** Directive **
Repeat exactly, and only, the lines from the one containing "[616,1155,699,1170] sağlar.Değer ->" through the end of the records.

*** Data for the task ***

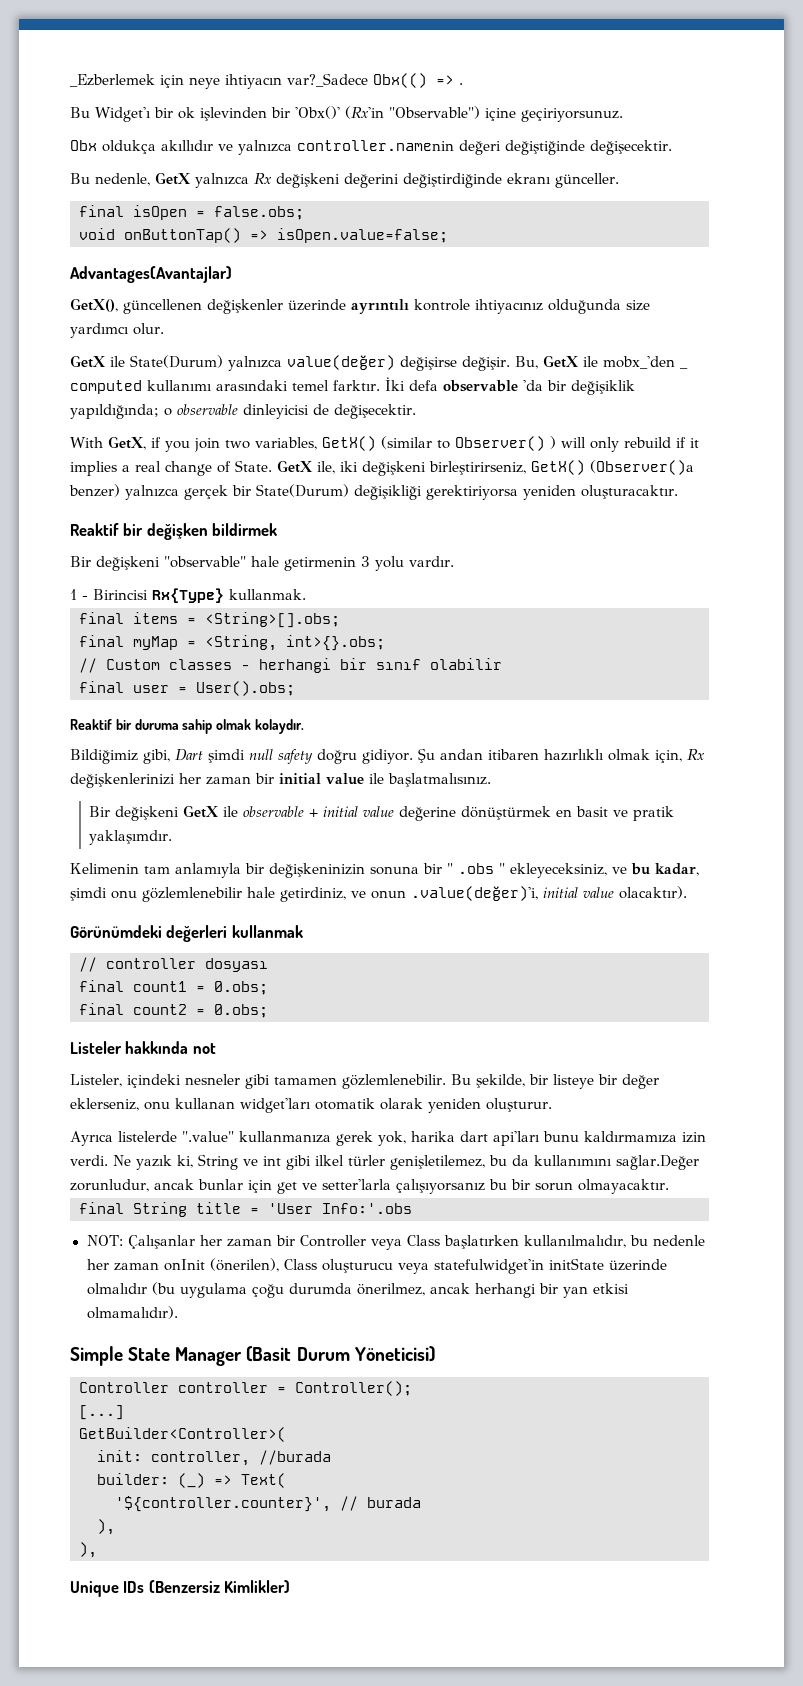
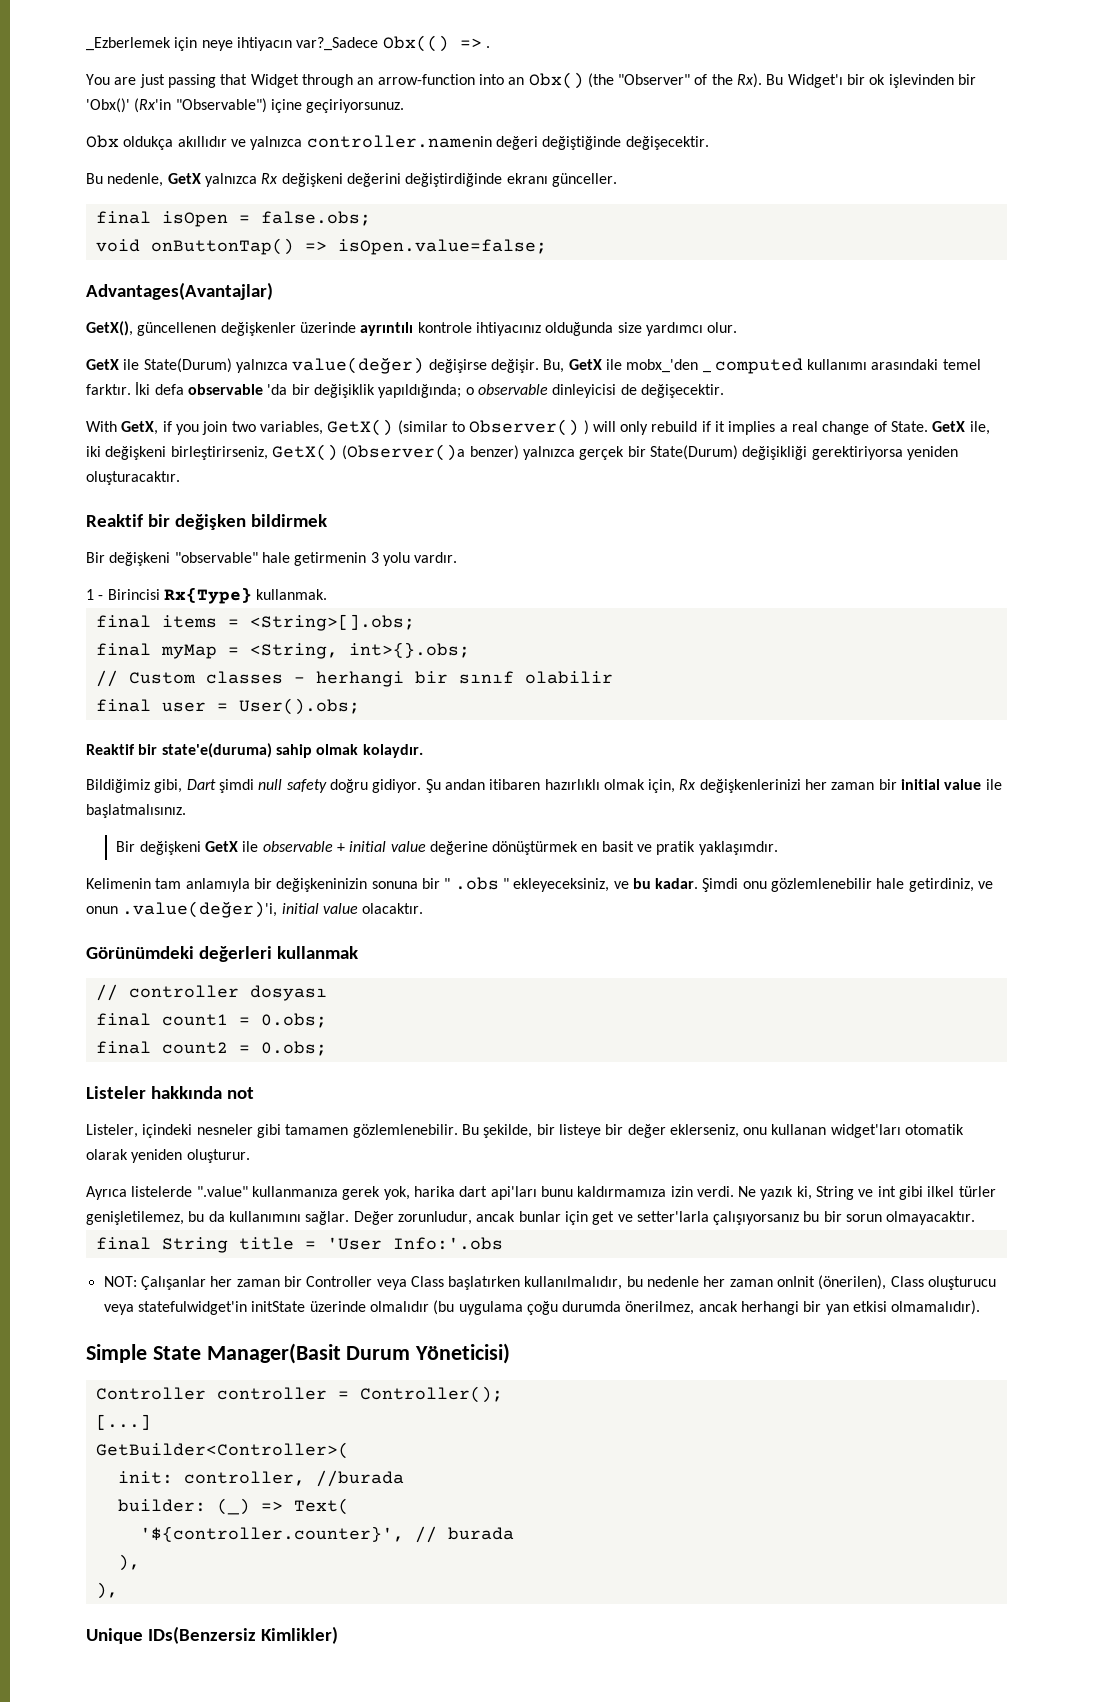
(463, 84) none -> [86,72,763,89] You are just passing that Widget through an arrow-function into an Obx() (the "Observer" of the Rx).
[134,719,179,730] duruma -> [161,743,272,758] state'e(duruma)
[655,863,699,876] [70,887,107,901] kadar, şimdi -> [655,878,739,892] kadar. Şimdi
[619,886,687,899] olacaktır). -> [362,903,424,914] olacaktır.
[616,1155,699,1170] sağlar.Değer -> [305,1211,394,1225] sağlar. Değer
[175,1346,292,1366] Manager (Basit -> [206,1343,341,1364] Manager(Basit
[123,1580,220,1593] IDs (Benzersiz -> [147,1626,256,1644] IDs(Benzersiz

*** End of Data for the task ***

** Reply to the exercise **
[616,1155,699,1170] sağlar.Değer -> [305,1211,394,1225] sağlar. Değer
[175,1346,292,1366] Manager (Basit -> [206,1343,341,1364] Manager(Basit
[123,1580,220,1593] IDs (Benzersiz -> [147,1626,256,1644] IDs(Benzersiz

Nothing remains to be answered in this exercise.